Check your understanding:
a: Retype the Brexit news report word for word, starting with "At the same" and going on through "to trade talks.".
b: Pick up the Brexit news report after its final sentence and keep writing it.

May meets Merkel and Tusk over Brexit, as Ireland seeks open border





Brussels - British Prime Minister Theresa May used a summit in Brussels on Friday to press her European Union counterparts to approve starting trade talks later in December.

At the same time, the Irish foreign minister warned that his government would not "allow a border to re-emerge on the island of Ireland."



 
May had bilateral meetings with several EU leaders, including German Chancellor Angela Merkel, Danish Prime Minister Lars Lokke Rasmussen and European Council President Donald Tusk. 
Leaders of the 27 EU countries remaining after Brexit want to see progress in three areas - citizen's rights, a financial settlement and the issue of the Irish border - before they can green-light moving on to trade talks.
Following her meeting with Tusk, May spoke of "a very positive atmosphere in the talks and a genuine feeling that we want to move forward together." 
For his part, Tusk said that "sufficient progress in Brexit talks" was still a possibility in December, but warned that it was "still a huge challenge."
"We need to see progress from UK within 10 days on all issues, including on Ireland," he said.
May reiterated Britain's commitment to "ensure that movement of people, of trade" on the island of Ireland can carry on, and that Brexit will not "create any new barriers to trade and the movement of people across that border," between the Republic of Ireland and Northern Ireland. 
However, the Irish government wants Britain to make more detailed proposals.

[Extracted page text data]
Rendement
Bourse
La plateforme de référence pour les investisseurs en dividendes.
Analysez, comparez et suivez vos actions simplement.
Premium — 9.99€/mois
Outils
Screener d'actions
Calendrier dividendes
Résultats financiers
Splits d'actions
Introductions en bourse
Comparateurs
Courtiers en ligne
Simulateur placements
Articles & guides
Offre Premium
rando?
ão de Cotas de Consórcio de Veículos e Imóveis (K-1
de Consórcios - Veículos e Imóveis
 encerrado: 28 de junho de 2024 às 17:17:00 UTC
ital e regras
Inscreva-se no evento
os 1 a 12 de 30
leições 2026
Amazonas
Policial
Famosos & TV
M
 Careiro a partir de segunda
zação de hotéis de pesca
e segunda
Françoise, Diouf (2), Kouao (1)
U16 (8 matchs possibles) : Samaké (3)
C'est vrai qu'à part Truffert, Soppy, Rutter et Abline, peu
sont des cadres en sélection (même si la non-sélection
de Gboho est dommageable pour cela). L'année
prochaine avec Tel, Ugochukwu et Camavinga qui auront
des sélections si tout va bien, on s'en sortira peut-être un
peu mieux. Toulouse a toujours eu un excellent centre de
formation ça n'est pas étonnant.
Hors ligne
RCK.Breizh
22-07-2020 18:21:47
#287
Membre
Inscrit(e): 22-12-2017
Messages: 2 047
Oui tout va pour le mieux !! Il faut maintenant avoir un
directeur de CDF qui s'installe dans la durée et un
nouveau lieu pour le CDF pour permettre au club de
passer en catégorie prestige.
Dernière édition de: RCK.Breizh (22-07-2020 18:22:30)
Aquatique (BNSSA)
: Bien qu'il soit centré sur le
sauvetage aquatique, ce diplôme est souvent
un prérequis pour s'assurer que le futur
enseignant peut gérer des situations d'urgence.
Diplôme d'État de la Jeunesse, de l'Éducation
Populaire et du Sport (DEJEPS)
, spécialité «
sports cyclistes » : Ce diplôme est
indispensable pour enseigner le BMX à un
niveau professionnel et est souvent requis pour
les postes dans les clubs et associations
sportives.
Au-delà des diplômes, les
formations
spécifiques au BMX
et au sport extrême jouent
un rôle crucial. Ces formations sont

--

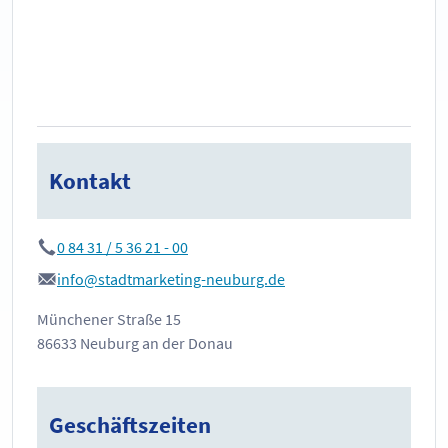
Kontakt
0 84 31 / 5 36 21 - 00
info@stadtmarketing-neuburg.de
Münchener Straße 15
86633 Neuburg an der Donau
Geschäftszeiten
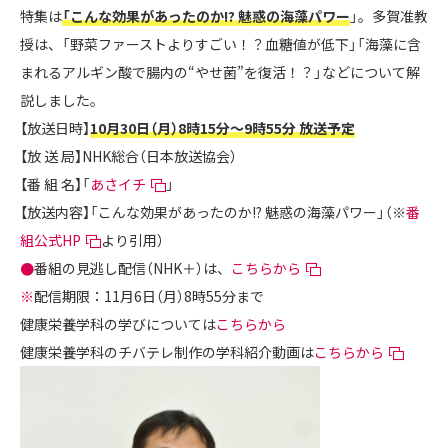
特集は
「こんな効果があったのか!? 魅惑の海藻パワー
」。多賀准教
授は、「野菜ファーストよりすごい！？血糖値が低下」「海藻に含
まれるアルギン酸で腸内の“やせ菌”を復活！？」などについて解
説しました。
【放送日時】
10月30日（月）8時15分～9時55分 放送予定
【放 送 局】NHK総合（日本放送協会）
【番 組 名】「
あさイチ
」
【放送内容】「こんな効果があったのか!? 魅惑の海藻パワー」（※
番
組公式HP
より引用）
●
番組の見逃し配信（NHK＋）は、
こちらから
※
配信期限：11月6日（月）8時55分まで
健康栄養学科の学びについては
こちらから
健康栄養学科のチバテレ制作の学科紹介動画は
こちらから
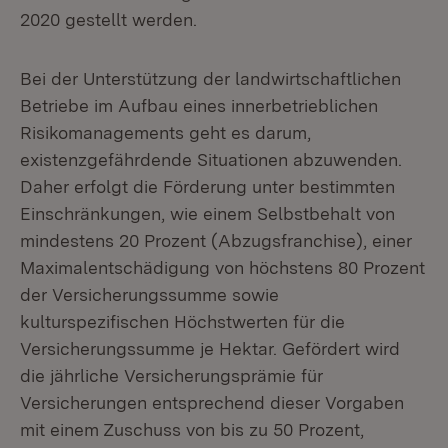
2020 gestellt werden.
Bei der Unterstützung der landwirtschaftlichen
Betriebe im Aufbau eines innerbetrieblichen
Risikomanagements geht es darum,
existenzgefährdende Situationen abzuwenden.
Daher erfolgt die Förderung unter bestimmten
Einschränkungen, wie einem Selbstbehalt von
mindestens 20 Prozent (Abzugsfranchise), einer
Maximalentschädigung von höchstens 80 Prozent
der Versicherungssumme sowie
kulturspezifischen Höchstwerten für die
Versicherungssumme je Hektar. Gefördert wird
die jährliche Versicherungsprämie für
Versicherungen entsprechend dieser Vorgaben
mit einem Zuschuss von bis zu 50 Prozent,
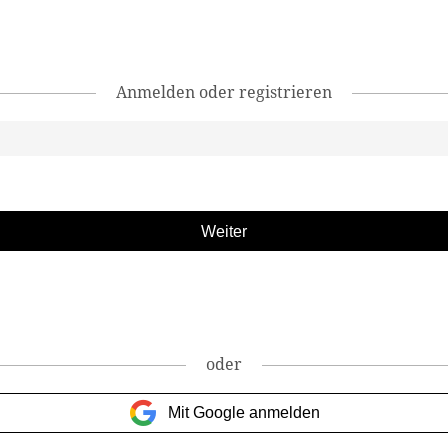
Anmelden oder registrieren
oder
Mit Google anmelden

Solved problems:
a:
At the same time, the Irish foreign minister warned that his government would not "allow a border to re-emerge on the island of Ireland."



 
May had bilateral meetings with several EU leaders, including German Chancellor Angela Merkel, Danish Prime Minister Lars Lokke Rasmussen and European Council President Donald Tusk. 
Leaders of the 27 EU countries remaining after Brexit want to see progress in three areas - citizen's rights, a financial settlement and the issue of the Irish border - before they can green-light moving on to trade talks.

b:
The Irish Minister for Foreign Affairs and Trade, Simon Coveney, said on Friday his government was looking for more than pure "aspiration," and instead for "more clarity and more credibility." 
Coveney said that unless Britain commits to a road-map that lays out how to avoid "regulatory divergence in the two jurisdictions on the island of Ireland," his government was prepared to block trade talks. 
The EU's chief Brexit negotiator Michel Barnier echoed Irish concerns after a meeting with Coveney, saying that Irish issues were EU issues.
May is expected to make commitments at a meeting with European Commission President Jean-Claude Juncker on December 4 in Brussels, which she hopes will unlock the stalemate. 
For his part, Juncker said he was confident that progress would be made in the EU's divorce talks with Britain. 
"There is movement; I don't know in which direction, but I hope in the good direction," Juncker said.
Asked whether he was confident such progress will be made, Juncker said, "Yes."